Perhaps it’s the result of all those “relaxed fit” jeans from the ’90s and “Sansabelt” slacks from the ’60s.
But I thought something else must be going on because, in my particular line, the belts were cinching around the waists, giving their wearers a sort of duffle-bag-with-legs, drawstring appearance.
This only confirms my suspicion no one can make men’s clothes the right way anymore. Consider that the style for today’s suit jackets are about two sizes too small. I see this all the time when I watch those prime time arbiters of fashion – the commentators on sports TV talk shows.
They all look like they’re wearing little kid jackets. It doesn’t help that their collars are too tiny and their ties are too wide. I keep wanting to call them, but you know they have to know.
All this is just observation, of course, because for me it doesn’t matter. I am at that age where I know I will probably never buy another suit in my lifetime. When you’re closer to 70 than you are to 60, there is no need.
I already have have three dark ones, plus one gray. One brown. One tan and one somewhere in between. I have two blazers that will go with tan or gray slacks. None are new. Throw in 100 neckties of every color … I’m good.

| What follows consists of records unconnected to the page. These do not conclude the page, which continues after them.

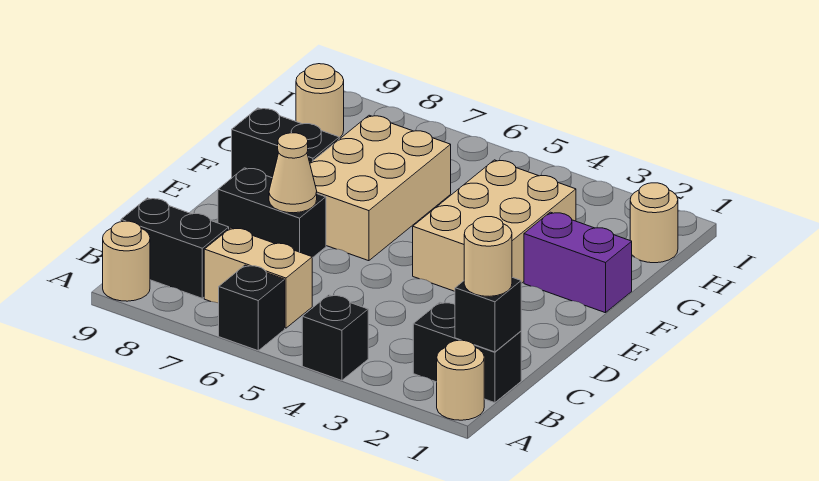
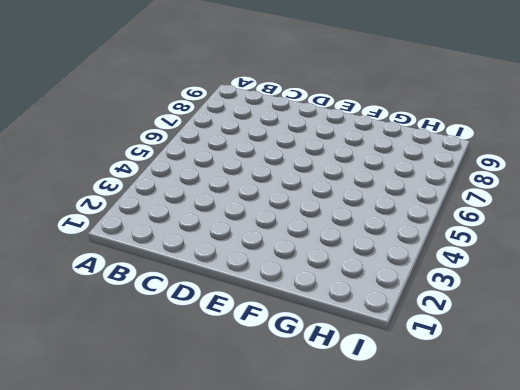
none -> tan round brick A1 level 1
none -> black brick A4 level 1
none -> black brick A6 level 1

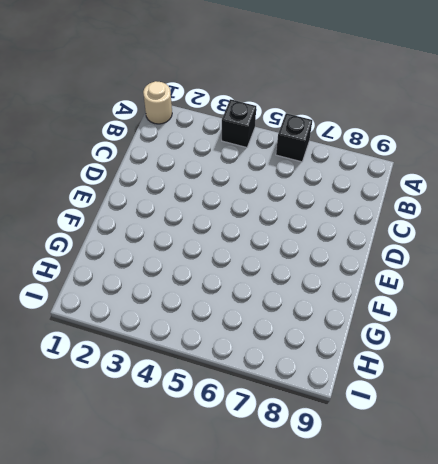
none -> tan round brick A9 level 1
none -> black brick B1:B2 level 1
none -> tan brick B6:B7 level 1

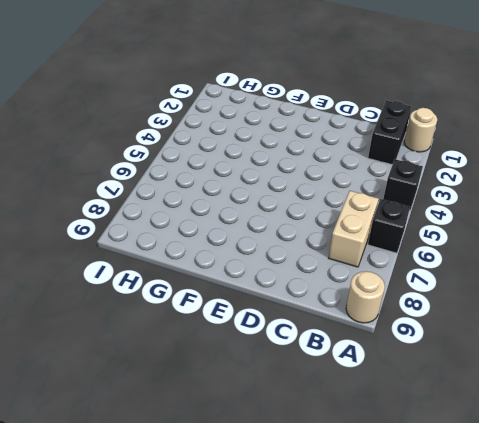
none -> black brick B8:B9 level 1
none -> black brick D7:D8 level 1
none -> tan brick E3:G4 level 1

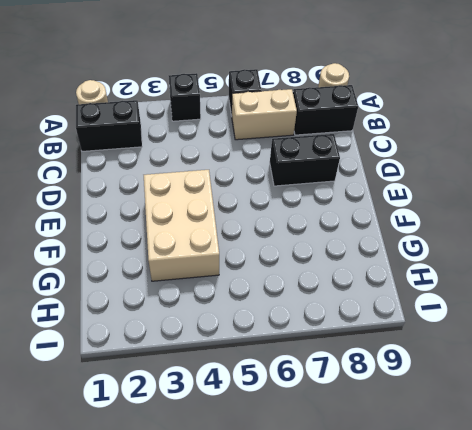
none -> tan brick E6:G7 level 1
none -> purple brick F1:F2 level 1
none -> black brick F8:F9 level 1

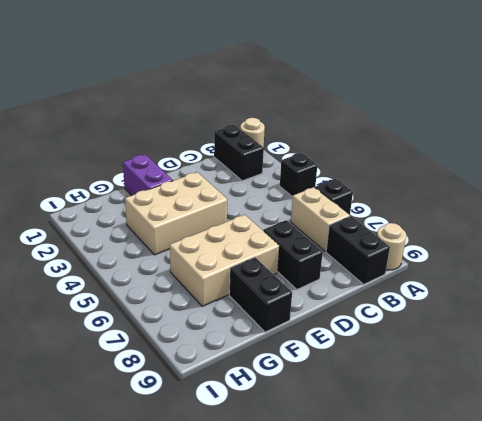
none -> tan round brick H1 level 1
none -> tan round brick H9 level 1
none -> black brick B1 level 2

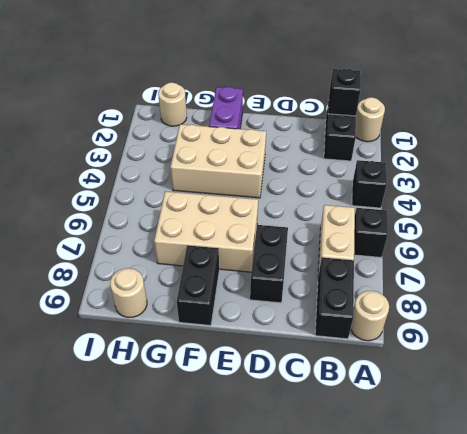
none -> tan cone D7 level 2
none -> tan round brick B1 level 3

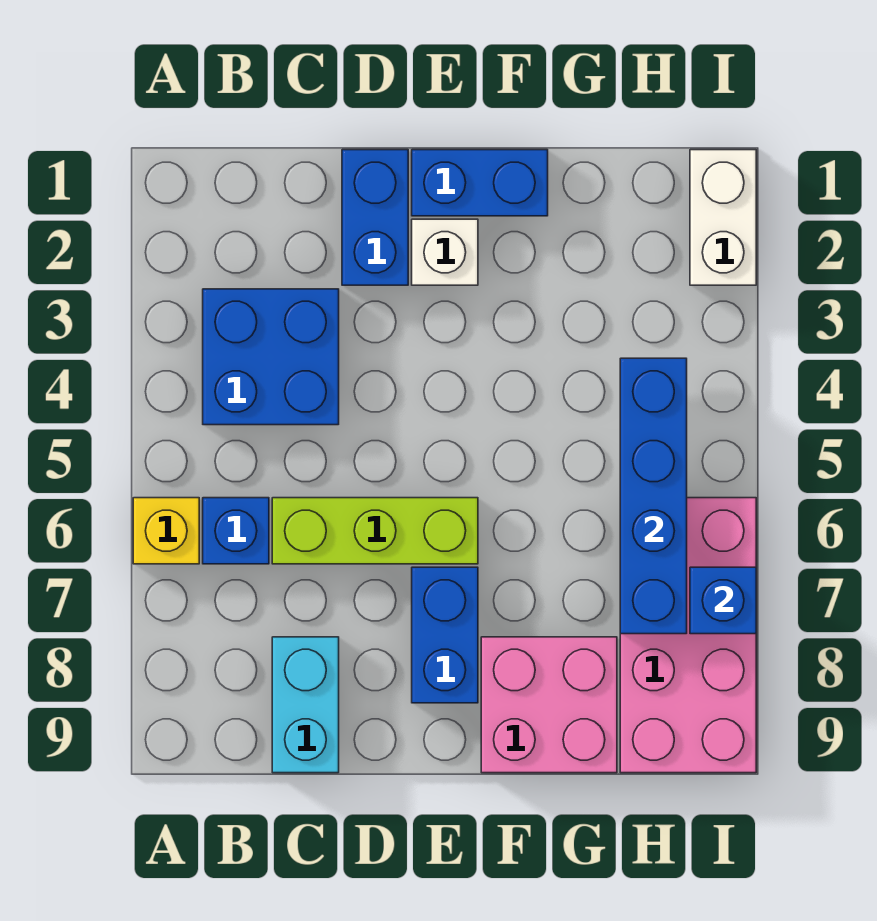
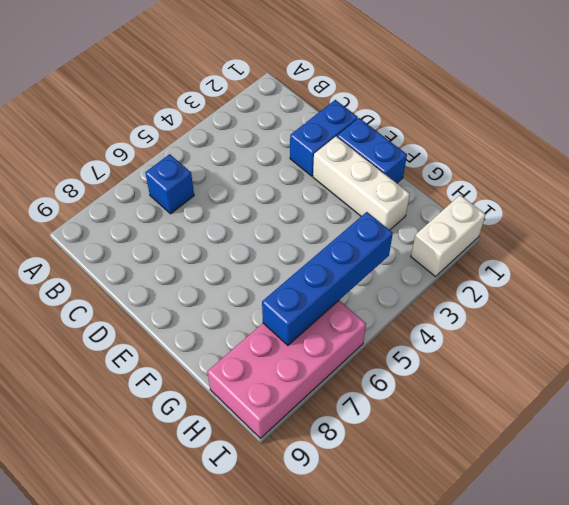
white brick E2:G2 level 1 -> white brick E2 level 1
none -> yellow brick A6 level 1
none -> blue brick B3:C4 level 1
none -> lime brick C6:E6 level 1

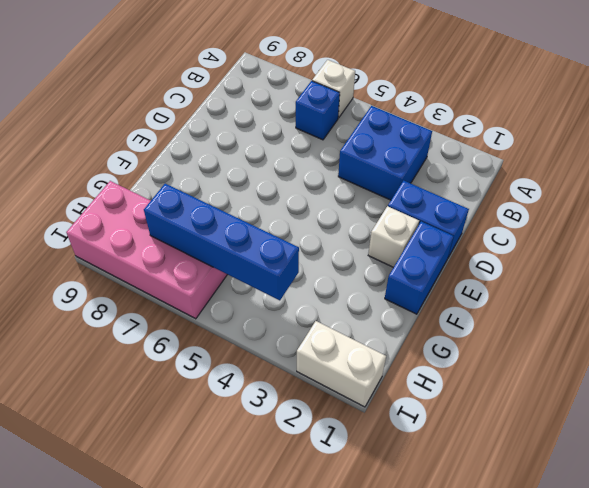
white brick A6 level 1 -> yellow brick A6 level 1
none -> lime brick C6:E6 level 1
none -> cyan brick C8:C9 level 1
none -> blue brick E7:E8 level 1

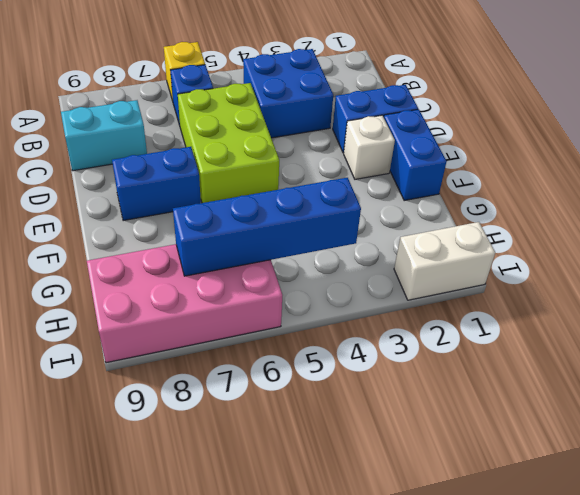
lime brick C5:E6 level 1 -> lime brick C6:E6 level 1
none -> pink brick F8:G9 level 1
none -> blue brick I7 level 2

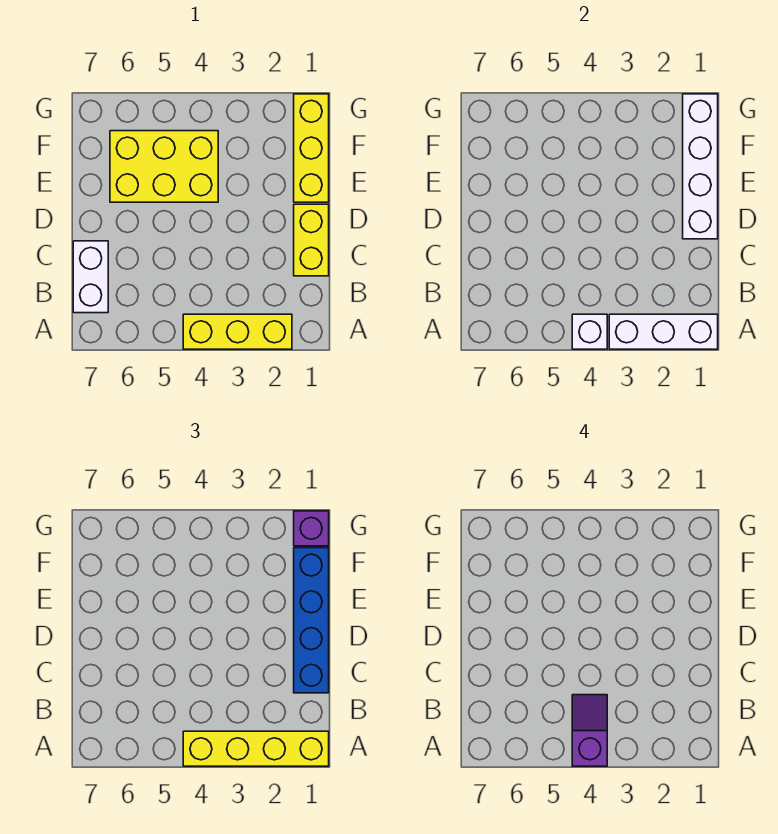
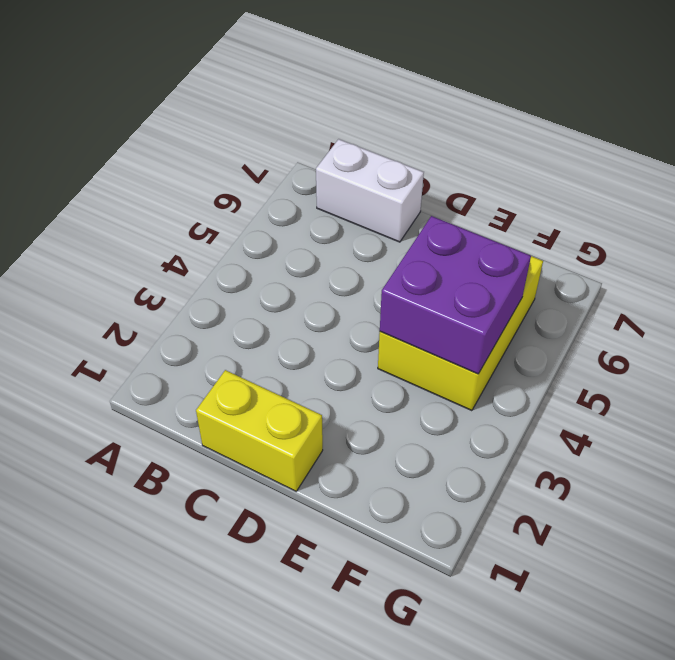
purple brick E4:F5 level 2 -> none
none -> yellow brick A2:A4 level 1
none -> yellow brick E1:G1 level 1
none -> white brick A1:A3 level 2

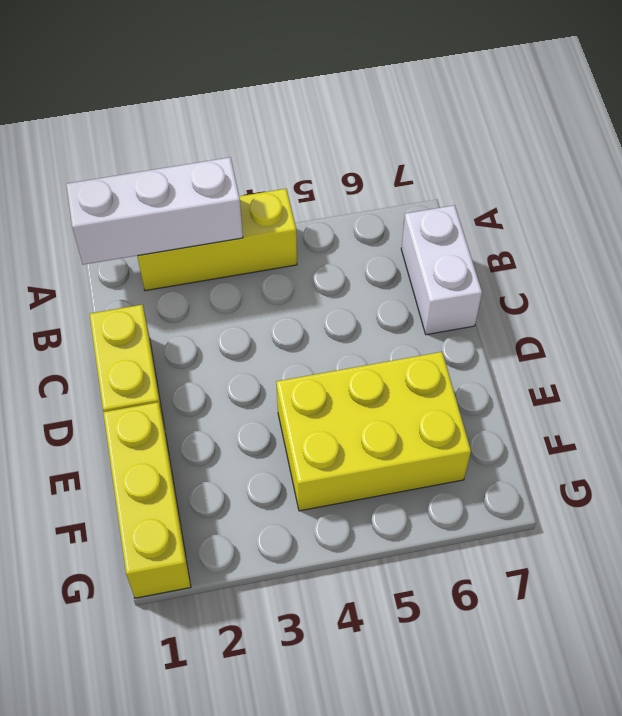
none -> white brick A4 level 2
none -> white brick D1:G1 level 2
none -> yellow brick A1:A4 level 3

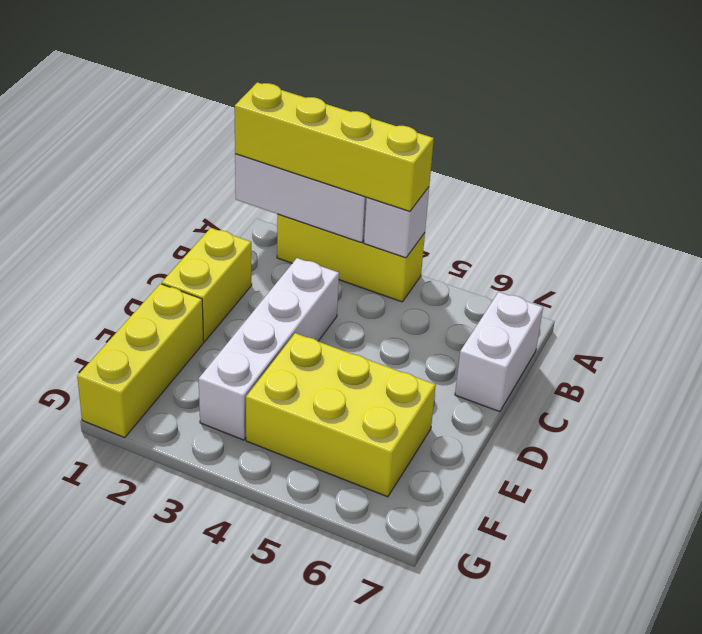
white brick C3:F3 level 1 -> white brick D1:G1 level 2
none -> blue brick C1:F1 level 3
none -> purple brick G1 level 3
none -> purple slope A4:B4 level 4 top A

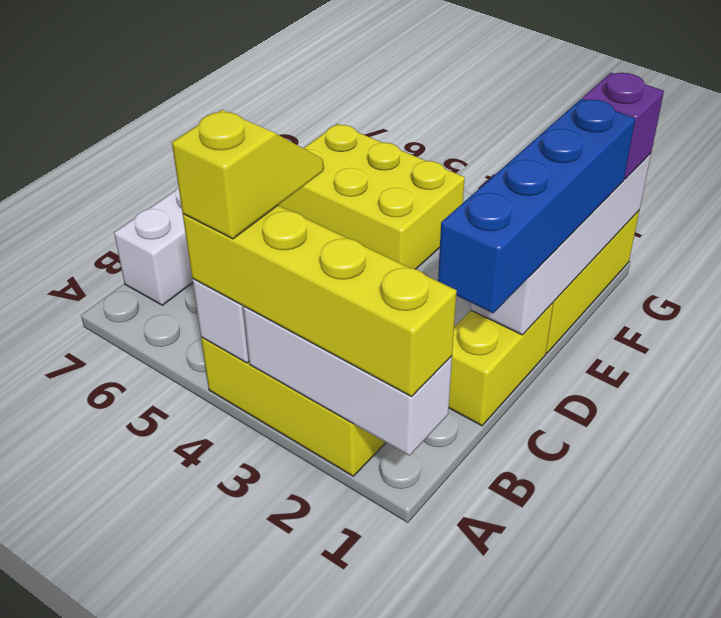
yellow slope A4:B4 level 4 top A -> purple slope A4:B4 level 4 top A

I seem to have only one commitment to fashion, but I handle that with a fresh three-pack in my stocking every Christmas.
Yes, the only thing I seem to wear out is what I wear under.
HARDWARE HUMOR: This started as a visit to the hardware store, so let’s finish with these definitions.
Hose cutter – A tool used to make hoses too short.
Screwdriver – Tool for opening paint cans. Sometimes used to convert common slotted screws into non-removable screws.
Belt sander – An electric sanding tool commonly used to convert minor touch-up jobs into major refinishing jobs.
TODAY’S JOKE: A middle-aged woman getting ready to go to the community pool for the first time this month looked in the bedroom mirror and sighed.
“I look fat and lumpy, I’m ugly and my hair’s a mess,” she told her husband sitting on the bed. “Pay me a compliment.”
He shrugged and said, “Your eyesight’s perfect.”